(What the exercise asks): What appears from the first line of the records below through the line containing "for React Flow." must be reproduced verbatim.

Top of Dataset records

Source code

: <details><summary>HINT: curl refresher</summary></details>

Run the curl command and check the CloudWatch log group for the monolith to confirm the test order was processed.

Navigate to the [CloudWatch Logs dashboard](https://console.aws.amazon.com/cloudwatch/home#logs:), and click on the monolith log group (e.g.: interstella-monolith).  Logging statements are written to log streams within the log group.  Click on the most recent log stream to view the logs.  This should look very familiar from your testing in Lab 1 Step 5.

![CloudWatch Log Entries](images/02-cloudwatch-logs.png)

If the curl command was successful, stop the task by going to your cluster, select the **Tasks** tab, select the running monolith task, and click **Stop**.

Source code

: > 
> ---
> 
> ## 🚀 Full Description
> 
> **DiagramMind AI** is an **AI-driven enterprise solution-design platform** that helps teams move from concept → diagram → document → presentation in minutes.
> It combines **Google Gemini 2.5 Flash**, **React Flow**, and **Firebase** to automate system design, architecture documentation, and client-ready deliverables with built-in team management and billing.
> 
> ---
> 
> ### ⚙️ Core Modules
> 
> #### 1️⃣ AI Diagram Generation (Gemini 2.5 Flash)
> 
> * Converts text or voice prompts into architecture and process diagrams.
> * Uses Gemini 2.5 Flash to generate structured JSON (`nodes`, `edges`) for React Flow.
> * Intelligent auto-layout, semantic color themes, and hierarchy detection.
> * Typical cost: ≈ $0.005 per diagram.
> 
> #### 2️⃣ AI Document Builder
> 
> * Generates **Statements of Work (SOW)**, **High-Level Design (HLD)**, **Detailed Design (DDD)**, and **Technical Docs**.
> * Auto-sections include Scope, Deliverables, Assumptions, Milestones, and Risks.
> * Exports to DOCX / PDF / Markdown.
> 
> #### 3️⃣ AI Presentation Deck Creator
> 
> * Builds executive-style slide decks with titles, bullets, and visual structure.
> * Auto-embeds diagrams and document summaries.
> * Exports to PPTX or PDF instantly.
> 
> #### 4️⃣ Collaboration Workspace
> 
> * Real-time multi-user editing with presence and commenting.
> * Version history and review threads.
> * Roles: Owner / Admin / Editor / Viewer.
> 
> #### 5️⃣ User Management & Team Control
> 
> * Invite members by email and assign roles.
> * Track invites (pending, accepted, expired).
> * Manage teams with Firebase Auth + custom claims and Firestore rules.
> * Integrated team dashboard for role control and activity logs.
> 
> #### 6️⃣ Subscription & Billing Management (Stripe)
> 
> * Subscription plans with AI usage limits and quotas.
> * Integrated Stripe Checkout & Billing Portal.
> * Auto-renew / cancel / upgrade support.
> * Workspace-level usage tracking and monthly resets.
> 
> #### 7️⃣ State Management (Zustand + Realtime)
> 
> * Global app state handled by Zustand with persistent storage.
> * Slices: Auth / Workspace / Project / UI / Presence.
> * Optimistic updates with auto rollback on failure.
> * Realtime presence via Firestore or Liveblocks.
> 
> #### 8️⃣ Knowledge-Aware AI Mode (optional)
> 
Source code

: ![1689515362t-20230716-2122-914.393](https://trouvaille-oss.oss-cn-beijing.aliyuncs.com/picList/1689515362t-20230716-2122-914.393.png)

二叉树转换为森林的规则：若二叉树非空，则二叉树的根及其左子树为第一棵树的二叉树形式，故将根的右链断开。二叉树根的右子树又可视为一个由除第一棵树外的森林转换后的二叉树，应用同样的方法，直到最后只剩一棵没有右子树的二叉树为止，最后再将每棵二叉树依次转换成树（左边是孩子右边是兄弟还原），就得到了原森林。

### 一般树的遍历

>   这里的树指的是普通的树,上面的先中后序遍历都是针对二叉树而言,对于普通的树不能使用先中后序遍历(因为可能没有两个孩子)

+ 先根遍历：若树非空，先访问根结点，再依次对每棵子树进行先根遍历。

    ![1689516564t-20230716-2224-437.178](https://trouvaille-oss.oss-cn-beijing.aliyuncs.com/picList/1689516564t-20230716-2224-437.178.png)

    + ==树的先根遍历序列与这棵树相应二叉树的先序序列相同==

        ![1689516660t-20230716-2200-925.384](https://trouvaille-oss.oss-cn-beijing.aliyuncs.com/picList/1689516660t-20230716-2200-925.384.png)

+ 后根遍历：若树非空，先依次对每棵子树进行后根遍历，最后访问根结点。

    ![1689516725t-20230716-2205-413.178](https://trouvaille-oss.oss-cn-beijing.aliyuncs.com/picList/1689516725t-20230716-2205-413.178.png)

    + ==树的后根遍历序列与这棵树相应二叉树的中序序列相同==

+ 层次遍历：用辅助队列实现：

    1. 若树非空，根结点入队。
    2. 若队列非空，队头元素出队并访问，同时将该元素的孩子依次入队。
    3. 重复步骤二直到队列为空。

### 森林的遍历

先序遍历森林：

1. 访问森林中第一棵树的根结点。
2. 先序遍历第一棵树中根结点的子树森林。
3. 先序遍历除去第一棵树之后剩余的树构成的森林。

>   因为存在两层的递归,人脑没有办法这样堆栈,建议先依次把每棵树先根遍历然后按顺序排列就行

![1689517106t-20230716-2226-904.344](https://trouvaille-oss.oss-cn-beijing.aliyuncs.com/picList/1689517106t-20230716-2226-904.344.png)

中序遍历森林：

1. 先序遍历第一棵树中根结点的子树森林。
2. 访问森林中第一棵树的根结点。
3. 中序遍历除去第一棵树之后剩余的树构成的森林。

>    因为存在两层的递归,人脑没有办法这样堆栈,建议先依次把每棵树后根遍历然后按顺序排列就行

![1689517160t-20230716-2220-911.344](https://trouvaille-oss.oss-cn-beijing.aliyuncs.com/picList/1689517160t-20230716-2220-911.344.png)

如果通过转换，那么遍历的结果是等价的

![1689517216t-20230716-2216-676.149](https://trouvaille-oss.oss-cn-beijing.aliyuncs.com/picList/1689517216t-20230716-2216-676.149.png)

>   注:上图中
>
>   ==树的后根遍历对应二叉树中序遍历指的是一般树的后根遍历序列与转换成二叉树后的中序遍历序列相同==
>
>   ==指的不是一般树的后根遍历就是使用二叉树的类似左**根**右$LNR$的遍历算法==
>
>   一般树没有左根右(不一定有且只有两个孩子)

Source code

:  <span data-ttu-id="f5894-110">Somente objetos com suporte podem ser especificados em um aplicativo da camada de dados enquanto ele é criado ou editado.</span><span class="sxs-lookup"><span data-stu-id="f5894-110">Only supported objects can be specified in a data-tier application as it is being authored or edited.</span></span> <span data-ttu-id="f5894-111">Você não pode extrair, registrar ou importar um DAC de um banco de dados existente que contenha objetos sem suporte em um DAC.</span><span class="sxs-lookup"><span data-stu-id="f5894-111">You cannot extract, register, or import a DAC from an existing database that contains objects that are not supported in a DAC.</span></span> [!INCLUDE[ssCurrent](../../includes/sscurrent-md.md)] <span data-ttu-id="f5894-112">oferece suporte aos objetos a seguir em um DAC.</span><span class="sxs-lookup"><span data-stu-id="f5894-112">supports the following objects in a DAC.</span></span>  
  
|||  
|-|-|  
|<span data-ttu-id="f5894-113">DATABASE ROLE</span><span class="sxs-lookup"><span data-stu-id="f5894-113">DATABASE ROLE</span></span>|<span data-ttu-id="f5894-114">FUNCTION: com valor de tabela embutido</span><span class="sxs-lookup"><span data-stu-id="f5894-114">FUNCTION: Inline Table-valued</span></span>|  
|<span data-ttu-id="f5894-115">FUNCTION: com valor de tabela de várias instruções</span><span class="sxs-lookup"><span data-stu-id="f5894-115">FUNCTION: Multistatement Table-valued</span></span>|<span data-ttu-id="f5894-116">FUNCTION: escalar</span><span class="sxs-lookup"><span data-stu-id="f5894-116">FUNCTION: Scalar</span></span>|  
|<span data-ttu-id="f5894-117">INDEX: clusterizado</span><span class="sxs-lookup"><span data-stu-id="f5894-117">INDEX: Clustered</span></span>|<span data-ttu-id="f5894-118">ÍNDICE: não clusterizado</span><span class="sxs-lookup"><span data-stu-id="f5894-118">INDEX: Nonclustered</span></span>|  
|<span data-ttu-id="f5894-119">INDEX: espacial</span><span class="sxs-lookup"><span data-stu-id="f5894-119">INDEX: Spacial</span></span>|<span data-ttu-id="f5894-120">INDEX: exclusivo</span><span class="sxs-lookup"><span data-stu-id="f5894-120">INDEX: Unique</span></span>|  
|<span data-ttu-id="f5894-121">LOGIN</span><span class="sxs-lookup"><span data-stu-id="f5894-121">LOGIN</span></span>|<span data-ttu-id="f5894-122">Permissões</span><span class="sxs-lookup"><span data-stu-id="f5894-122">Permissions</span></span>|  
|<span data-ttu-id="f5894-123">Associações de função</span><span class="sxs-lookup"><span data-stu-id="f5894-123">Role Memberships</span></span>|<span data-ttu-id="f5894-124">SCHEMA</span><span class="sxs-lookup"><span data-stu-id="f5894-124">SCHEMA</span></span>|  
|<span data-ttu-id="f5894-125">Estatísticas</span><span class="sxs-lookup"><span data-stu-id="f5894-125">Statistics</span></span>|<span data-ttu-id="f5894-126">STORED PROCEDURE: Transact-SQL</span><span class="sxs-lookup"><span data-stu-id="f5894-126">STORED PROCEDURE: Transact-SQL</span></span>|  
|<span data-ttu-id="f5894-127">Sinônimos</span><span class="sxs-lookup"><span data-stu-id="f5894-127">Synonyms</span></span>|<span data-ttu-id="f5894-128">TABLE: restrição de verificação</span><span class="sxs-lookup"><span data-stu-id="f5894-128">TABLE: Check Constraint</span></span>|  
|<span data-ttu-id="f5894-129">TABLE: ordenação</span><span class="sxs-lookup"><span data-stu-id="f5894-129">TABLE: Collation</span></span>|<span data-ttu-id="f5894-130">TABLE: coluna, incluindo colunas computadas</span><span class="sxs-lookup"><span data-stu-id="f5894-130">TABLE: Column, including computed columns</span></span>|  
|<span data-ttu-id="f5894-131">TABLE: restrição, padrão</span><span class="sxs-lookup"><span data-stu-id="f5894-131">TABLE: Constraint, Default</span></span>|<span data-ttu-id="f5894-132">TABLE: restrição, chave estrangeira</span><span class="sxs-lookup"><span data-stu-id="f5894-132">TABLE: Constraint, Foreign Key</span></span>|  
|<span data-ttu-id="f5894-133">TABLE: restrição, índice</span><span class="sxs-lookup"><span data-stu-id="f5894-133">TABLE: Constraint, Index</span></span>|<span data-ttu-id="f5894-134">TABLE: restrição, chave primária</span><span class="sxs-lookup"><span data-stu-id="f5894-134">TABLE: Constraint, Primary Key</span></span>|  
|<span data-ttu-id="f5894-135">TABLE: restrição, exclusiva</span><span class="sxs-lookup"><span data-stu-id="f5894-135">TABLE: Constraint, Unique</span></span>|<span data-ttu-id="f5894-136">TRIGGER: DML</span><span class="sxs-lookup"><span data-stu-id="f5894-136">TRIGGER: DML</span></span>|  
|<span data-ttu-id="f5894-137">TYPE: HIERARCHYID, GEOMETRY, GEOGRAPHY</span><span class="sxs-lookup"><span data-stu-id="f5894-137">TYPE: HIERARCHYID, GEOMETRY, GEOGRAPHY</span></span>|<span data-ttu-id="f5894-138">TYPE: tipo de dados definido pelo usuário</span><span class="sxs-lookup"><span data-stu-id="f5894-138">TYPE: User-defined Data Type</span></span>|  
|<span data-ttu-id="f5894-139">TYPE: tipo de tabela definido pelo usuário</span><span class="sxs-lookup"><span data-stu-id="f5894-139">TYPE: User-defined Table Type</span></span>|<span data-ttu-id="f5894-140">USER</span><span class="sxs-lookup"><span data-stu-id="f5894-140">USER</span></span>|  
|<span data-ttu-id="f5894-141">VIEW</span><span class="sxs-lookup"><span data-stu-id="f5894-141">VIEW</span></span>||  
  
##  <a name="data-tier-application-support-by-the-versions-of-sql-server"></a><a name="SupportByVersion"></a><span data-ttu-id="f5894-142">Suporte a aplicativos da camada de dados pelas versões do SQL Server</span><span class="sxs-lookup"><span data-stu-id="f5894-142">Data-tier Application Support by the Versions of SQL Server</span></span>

Bottom of Dataset records

(Result for this exercise):
Source code

: <details><summary>HINT: curl refresher</summary></details>

Run the curl command and check the CloudWatch log group for the monolith to confirm the test order was processed.

Navigate to the [CloudWatch Logs dashboard](https://console.aws.amazon.com/cloudwatch/home#logs:), and click on the monolith log group (e.g.: interstella-monolith).  Logging statements are written to log streams within the log group.  Click on the most recent log stream to view the logs.  This should look very familiar from your testing in Lab 1 Step 5.

![CloudWatch Log Entries](images/02-cloudwatch-logs.png)

If the curl command was successful, stop the task by going to your cluster, select the **Tasks** tab, select the running monolith task, and click **Stop**.

Source code

: > 
> ---
> 
> ## 🚀 Full Description
> 
> **DiagramMind AI** is an **AI-driven enterprise solution-design platform** that helps teams move from concept → diagram → document → presentation in minutes.
> It combines **Google Gemini 2.5 Flash**, **React Flow**, and **Firebase** to automate system design, architecture documentation, and client-ready deliverables with built-in team management and billing.
> 
> ---
> 
> ### ⚙️ Core Modules
> 
> #### 1️⃣ AI Diagram Generation (Gemini 2.5 Flash)
> 
> * Converts text or voice prompts into architecture and process diagrams.
> * Uses Gemini 2.5 Flash to generate structured JSON (`nodes`, `edges`) for React Flow.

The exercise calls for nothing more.